There the radiator header tank was soldered up while the car driver waited and returned Bob Snr and radiator back to the truck.
"Glenn and I had to sit with the truck all day out on the Nullabor," Colin recalled.
"I think we eventually sold the truck with the repaired radiator still in it, but the old man went out and bought soldering irons and solder and carried them with him after that.
"He was very, very clever in his younger days in getting himself out of trouble."
In 1974 Treasure Stock Transport switched brand allegiance from International to Scania, a then little-known Swedish brand but with a powerful turbocharged V8 diesel engine that had proved itself in Europe and South America.
"They had much better fuel economy than some of the other trucks and they (what became Scania Australia) looked after us," said Glenn.
"The old man bought a second-hand one in 1974, in 1976 he bought a new one, in 1977 bought another new one."

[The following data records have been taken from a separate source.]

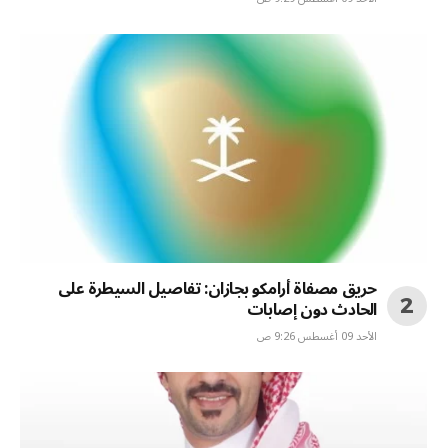
حريق مصفاة أرامكو بجازان: تفاصيل السيطرة على
الحادث دون إصابات
الأحد 09 أغسطس 9:26 ص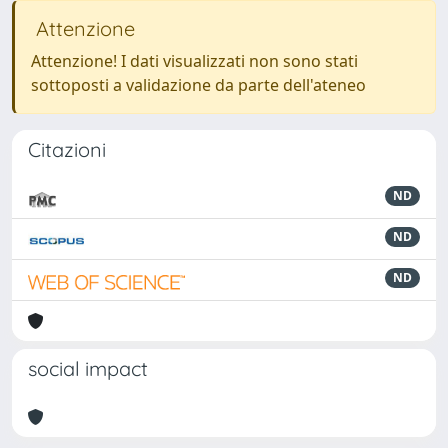
Attenzione
Attenzione! I dati visualizzati non sono stati
sottoposti a validazione da parte dell'ateneo
Citazioni
ND
ND
ND
social impact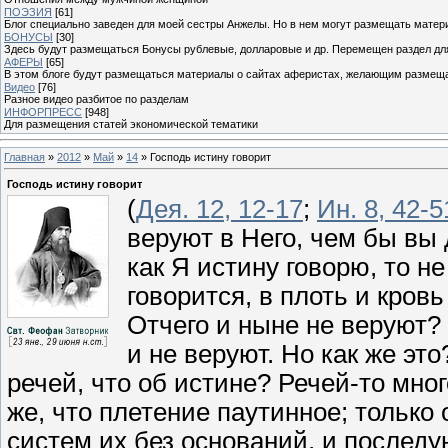
ПОЭЗИЯ
[61]
Блог специально заведен для моей сестры Анжелы. Но в нем могут размещать матери
БОНУСЫ
[30]
Здесь будут размещаться Бонусы рублевые, долларовые и др. Перемещен раздел дл
АФЕРЫ
[65]
В этом блоге будут размещаться материалы о сайтах аферистах, желающим размещат
Видео
[76]
Разное видео разбитое по разделам
ИНФОРПРЕСС
[948]
Для размещения статей экономической тематики
Главная
»
2012
»
Май
»
14
» Господь истину говорит
Господь истину говорит
(
Дея. 12, 12-17
;
Ин. 8, 42-5
веруют в Него, чем бы вы 
как Я истину говорю, то н
говорится, в плоть и кров
Отчего и ныне не веруют? 
и не веруют. Но как же это
речей, что об истине? Речей-то мног
же, что плетение паутинное; только
систем их без оснований, и последу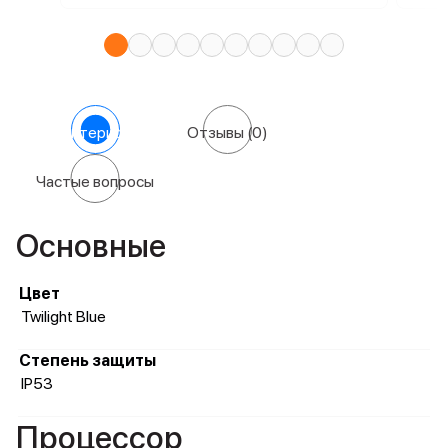
Характеристики
Отзывы
(0)
Частые вопросы
Основные
Цвет
Twilight Blue
Степень защиты
IP53
Процессор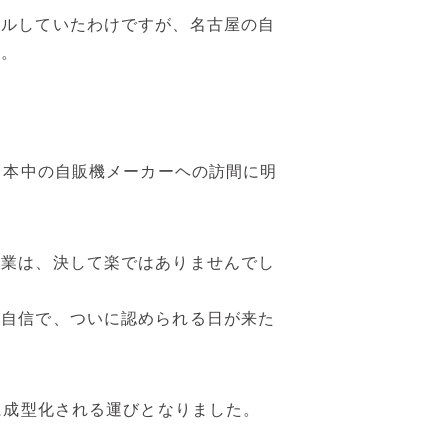
ールしていたわけですが、名古屋の自
た。
日本中の自販機メーカーヘの訪間に明
営業は、決して楽ではありませんでし
の自信で、ついに認められる日が来た
に成型化される運びとなりました。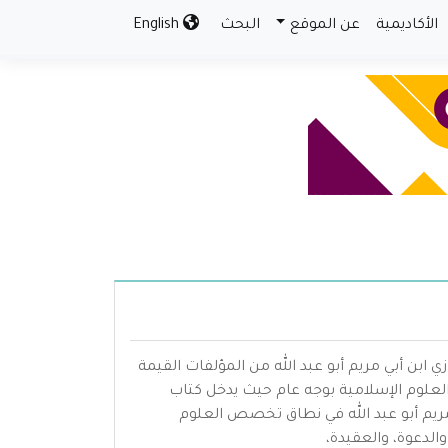
الأكاديمية
عن الموقع
البحث
English
ابن أبي مريم أبو عبد الله من المؤلفات القيمة
العلوم الإسلامية بوجه عام حيث يدخل كتاب
مريم أبو عبد الله في نطاق تخصص العلوم
الدعوة، والعقيدة،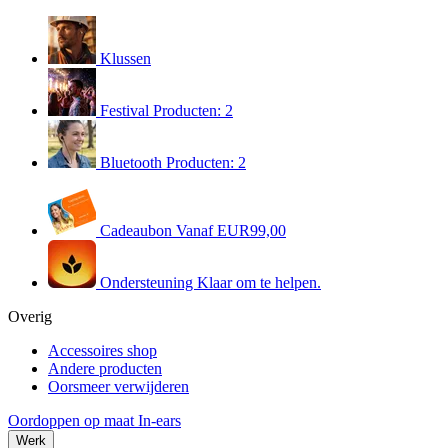
Klussen
Festival
Producten: 2
Bluetooth
Producten: 2
Cadeaubon
Vanaf EUR99,00
Ondersteuning
Klaar om te helpen.
Overig
Accessoires shop
Andere producten
Oorsmeer verwijderen
Oordoppen op maat
In-ears
Werk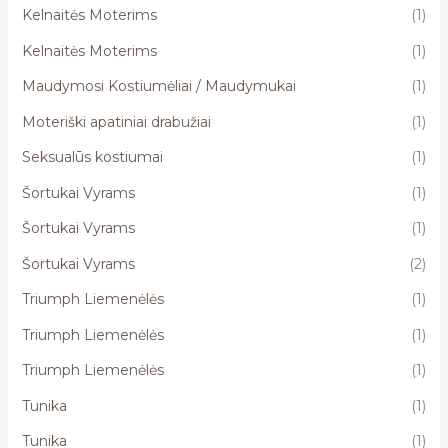
Kelnaitės Moterims
(1)
Kelnaitės Moterims
(1)
Maudymosi Kostiumėliai / Maudymukai
(1)
Moteriški apatiniai drabužiai
(1)
Seksualūs kostiumai
(1)
Šortukai Vyrams
(1)
Šortukai Vyrams
(1)
Šortukai Vyrams
(2)
Triumph Liemenėlės
(1)
Triumph Liemenėlės
(1)
Triumph Liemenėlės
(1)
Tunika
(1)
Tunika
(1)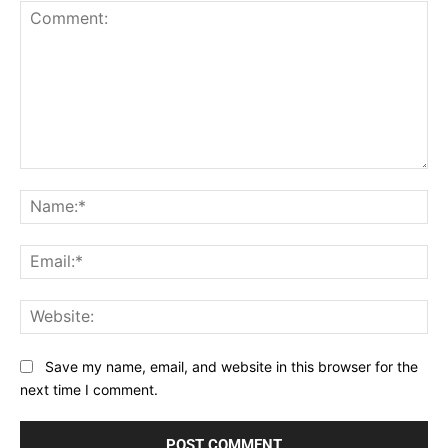
Comment:
Na
Ema
Web
Save my name, email, and website in this browser for the
next time I comment.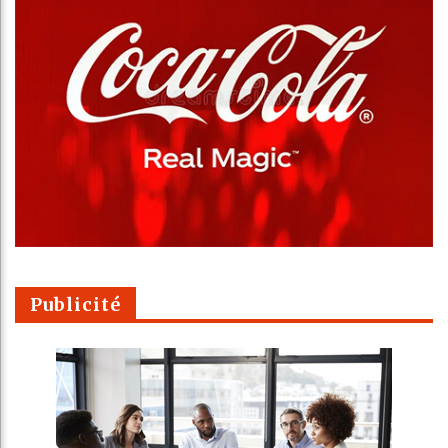
Publicité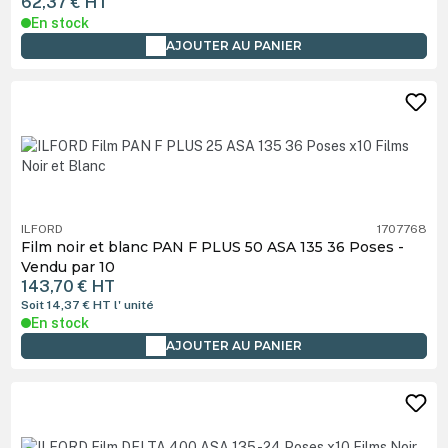
62,37 €
HT
En stock
AJOUTER AU PANIER
ILFORD
1707768
Film noir et blanc PAN F PLUS 50 ASA 135 36 Poses -
Vendu par 10
143,70 €
HT
Soit 14,37 €
HT
l' unité
En stock
AJOUTER AU PANIER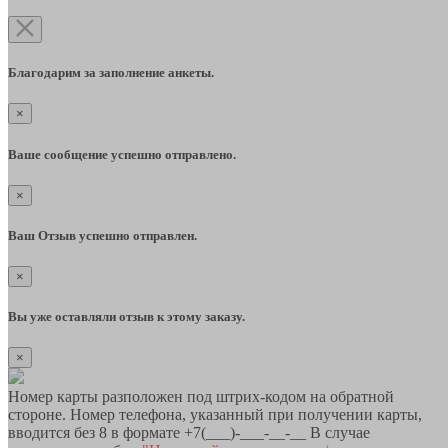
Благодарим за заполнение анкеты.
×
Ваше сообщение успешно отправлено.
×
Ваш Отзыв успешно отправлен.
×
Вы уже оставляли отзыв к этому заказу.
×
Номер карты разположен под штрих-кодом на обратной
стороне. Номер телефона, указанный при получении карты,
вводится без 8 в формате +7(___)-___-__-__ В случае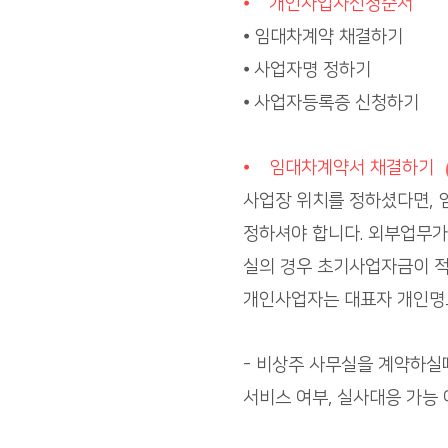
⦁ 개인사업자신청순서
⦁ 임대차계약 채결하기
⦁ 사업자명 정하기
⦁ 사업자등록증 신청하기
⦁ 임대차계약서 채결하기
사업장 위치를 정하셨다면, 
정하셔야 합니다. 외부업무가
실의 경우 초기사업자금이 
개인사업자는 대표자 개인명
- 비상주 사무실을 계약하실
서비스 여부, 실사대응 가능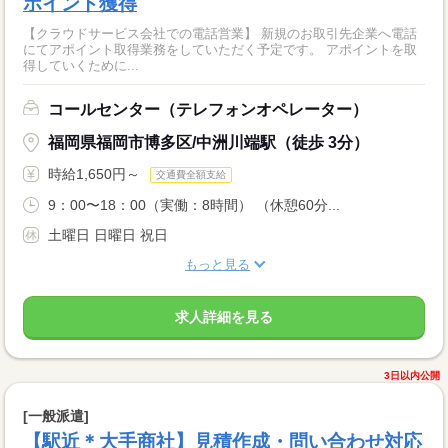
ポイント獲得
【クラウドサービス会社での電話営業】 新規のお取引先企業へ電話
にてアポイント取得業務をしていただく予定です。 アポイントを取
得していくために...
コールセンター（テレフォンオペレーター）
福岡県福岡市博多区/中洲川端駅（徒歩 3分）
時給1,650円～
交通費全額支給
9：00〜18：00（実働：8時間） （休憩60分...
土曜日 日曜日 祝日
もっと見る
求人詳細を見る
3日以内公開
[一般派遣]
【駅近＊大手商社】見積作成・問い合わせ対応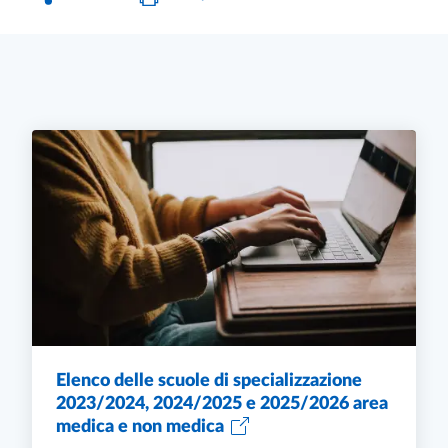
Elenco delle scuole di specializzazione
2023/2024, 2024/2025 e 2025/2026 area
medica e non medica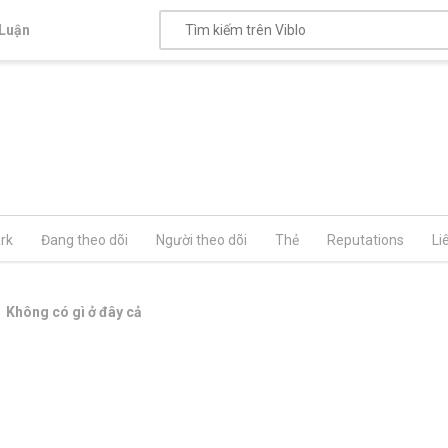
Luận
rk
Đang theo dõi
Người theo dõi
Thẻ
Reputations
Li
Không có gì ở đây cả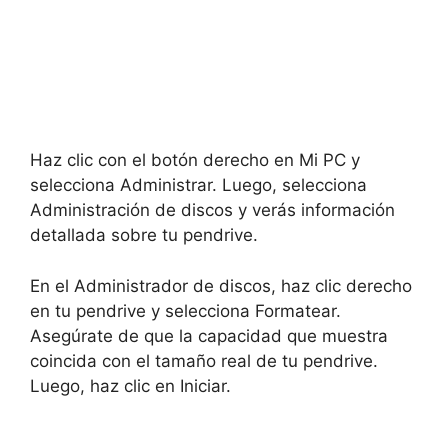
Haz clic con el botón derecho en Mi PC y
selecciona Administrar. Luego, selecciona
Administración de discos y verás información
detallada sobre tu pendrive.
En el Administrador de discos, haz clic derecho
en tu pendrive y selecciona Formatear.
Asegúrate de que la capacidad que muestra
coincida con el tamaño real de tu pendrive.
Luego, haz clic en Iniciar.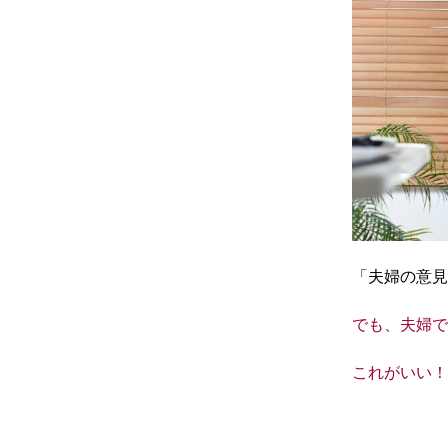
「夫婦の意見
でも、夫婦で
これがいい！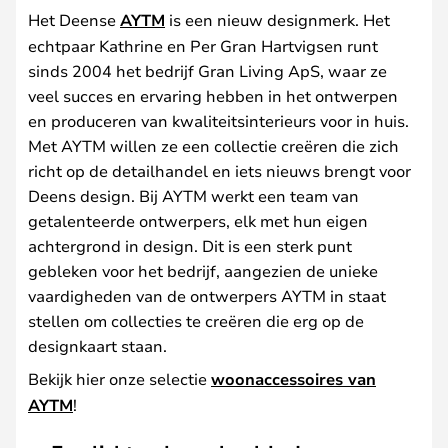
Het Deense
AYTM
is een nieuw designmerk. Het
echtpaar Kathrine en Per Gran Hartvigsen runt
sinds 2004 het bedrijf Gran Living ApS, waar ze
veel succes en ervaring hebben in het ontwerpen
en produceren van kwaliteitsinterieurs voor in huis.
Met AYTM willen ze een collectie creëren die zich
richt op de detailhandel en iets nieuws brengt voor
Deens design. Bij AYTM werkt een team van
getalenteerde ontwerpers, elk met hun eigen
achtergrond in design. Dit is een sterk punt
gebleken voor het bedrijf, aangezien de unieke
vaardigheden van de ontwerpers AYTM in staat
stellen om collecties te creëren die erg op de
designkaart staan.
Bekijk hier onze selectie
woonaccessoires van
AYTM
!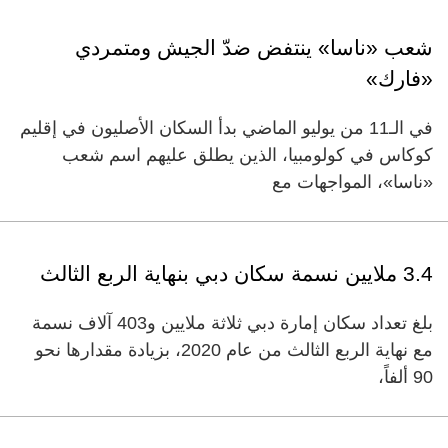
شعب «ناسا» ينتفض ضدّ الجيش ومتمردي
«فارك»
في الـ11 من يوليو الماضي بدأ السكان الأصليون في إقليم
كوكاس في كولومبيا، الذين يطلق عليهم اسم شعب
«ناسا»، المواجهات مع
3.4 ملايين نسمة سكان دبي بنهاية الربع الثالث
بلغ تعداد سكان إمارة دبي ثلاثة ملايين و403 آلاف نسمة
مع نهاية الربع الثالث من عام 2020، بزيادة مقدارها نحو
90 ألفاً،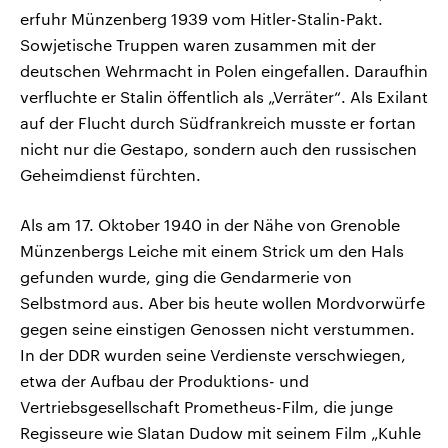
erfuhr Münzenberg 1939 vom Hitler-Stalin-Pakt.
Sowjetische Truppen waren zusammen mit der
deutschen Wehrmacht in Polen eingefallen. Daraufhin
verfluchte er Stalin öffentlich als „Verräter“. Als Exilant
auf der Flucht durch Südfrankreich musste er fortan
nicht nur die Gestapo, sondern auch den russischen
Geheimdienst fürchten.
Als am 17. Oktober 1940 in der Nähe von Grenoble
Münzenbergs Leiche mit einem Strick um den Hals
gefunden wurde, ging die Gendarmerie von
Selbstmord aus. Aber bis heute wollen Mordvorwürfe
gegen seine einstigen Genossen nicht verstummen.
In der DDR wurden seine Verdienste verschwiegen,
etwa der Aufbau der Produktions- und
Vertriebsgesellschaft Prometheus-Film, die junge
Regisseure wie Slatan Dudow mit seinem Film „Kuhle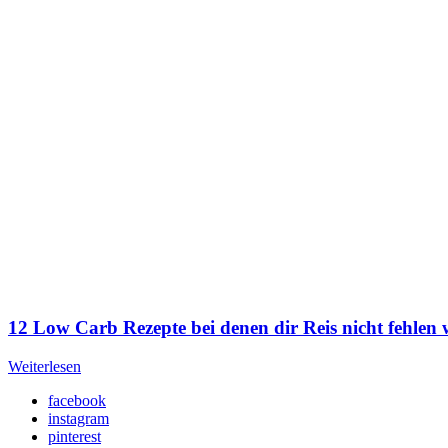
12 Low Carb Rezepte bei denen dir Reis nicht fehlen 
Weiterlesen
facebook
instagram
pinterest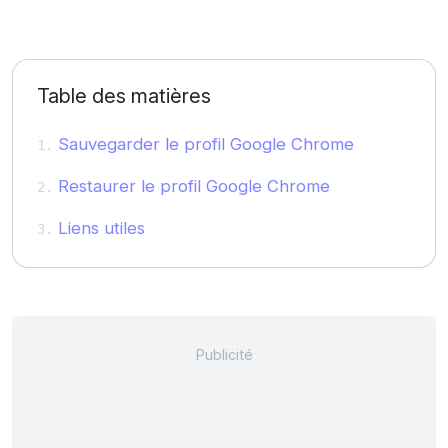
Table des matières
Sauvegarder le profil Google Chrome
Restaurer le profil Google Chrome
Liens utiles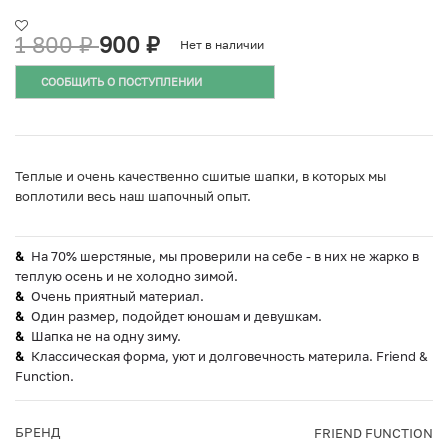
1 800
₽
900
₽
Нет в наличии
СООБЩИТЬ О ПОСТУПЛЕНИИ
Теплые и очень качественно сшитые шапки, в которых мы
воплотили весь наш шапочный опыт.
На 70% шерстяные, мы проверили на себе - в них не жарко в
теплую осень и не холодно зимой.
Очень приятный материал.
Один размер, подойдет юношам и девушкам.
Шапка не на одну зиму.
Классическая форма, уют и долговечность материла. Friend &
Function.
БРЕНД
FRIEND FUNCTION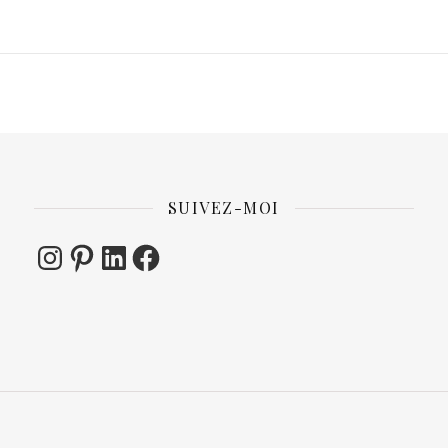
SUIVEZ-MOI
Instagram
Pinterest
LinkedIn
Facebook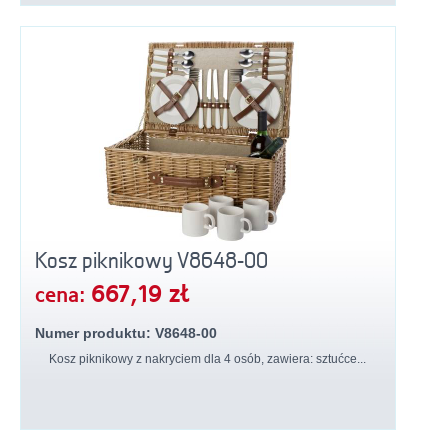
Kosz piknikowy V8648-00
667,19 zł
cena:
Numer produktu: V8648-00
Kosz piknikowy z nakryciem dla 4 osób, zawiera: sztućce...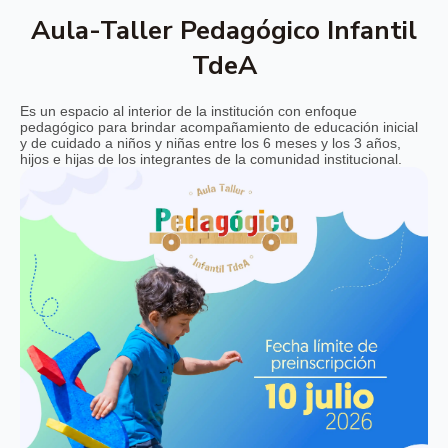
Aula-Taller Pedagógico Infantil
TdeA
Es un espacio al interior de la institución con enfoque
pedagógico para brindar acompañamiento de educación inicial
y de cuidado a niños y niñas entre los 6 meses y los 3 años,
hijos e hijas de los integrantes de la comunidad institucional.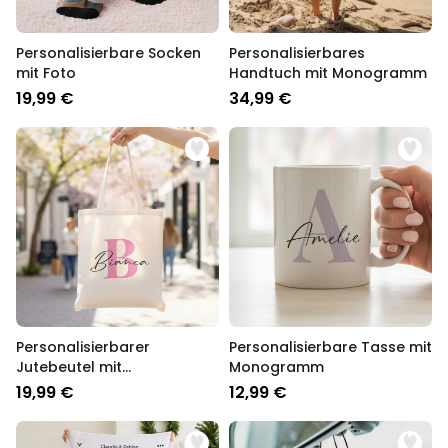
Personalisierbare Socken
Personalisierbares
mit Foto
Handtuch mit Monogramm
19,99 €
34,99 €
Personalisierbarer
Personalisierbare Tasse mit
Jutebeutel mit
Monogramm
Monogramm
19,99 €
12,99 €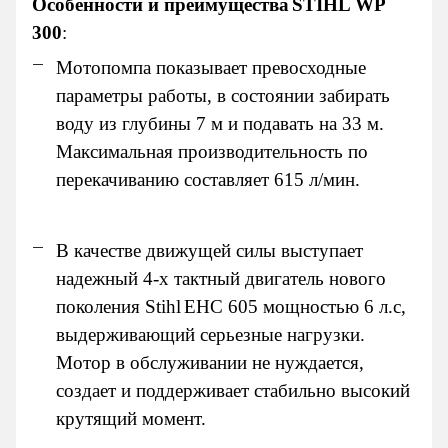
Особенности и преимущества
STIHL WP
300
:
Мотопомпа показывает превосходные
параметры работы, в состоянии забирать
воду из глубины 7 м и подавать на 33 м.
Максимальная производительность по
перекачиванию составляет 615 л/
мин.
В качестве движущей силы выступает
надежный 4-х тактный двигатель нового
поколения
Stihl
EHC
605 мощностью 6 л.с,
выдерживающий серьезные нагрузки.
Мотор в обслуживании не нуждается,
создает и поддерживает стабильно высокий
крутящий момент.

The company's red, orange and black colour scheme appeared only on Scanias from then on, apart from one year when they had a warranty dispute and bought a Mack.
"I had a bee in my bonnet about this warranty issue with Scania, so I came back to the office and said to Glenn 'today we are buying a truck and it's going to be a Mack'," Colin said.
"It turned out to be as good as the Scanias."
While RE & OM Treasure & Sons has other business interests, including a farm at Wandering run by Bob Jnr and Malcolm, Colin and Glenn were adamant Treasures Stock Transport was the vital component of the family's business that provided the funding base to build the rest of the operation.
"Trucks bought the farm," Colin said.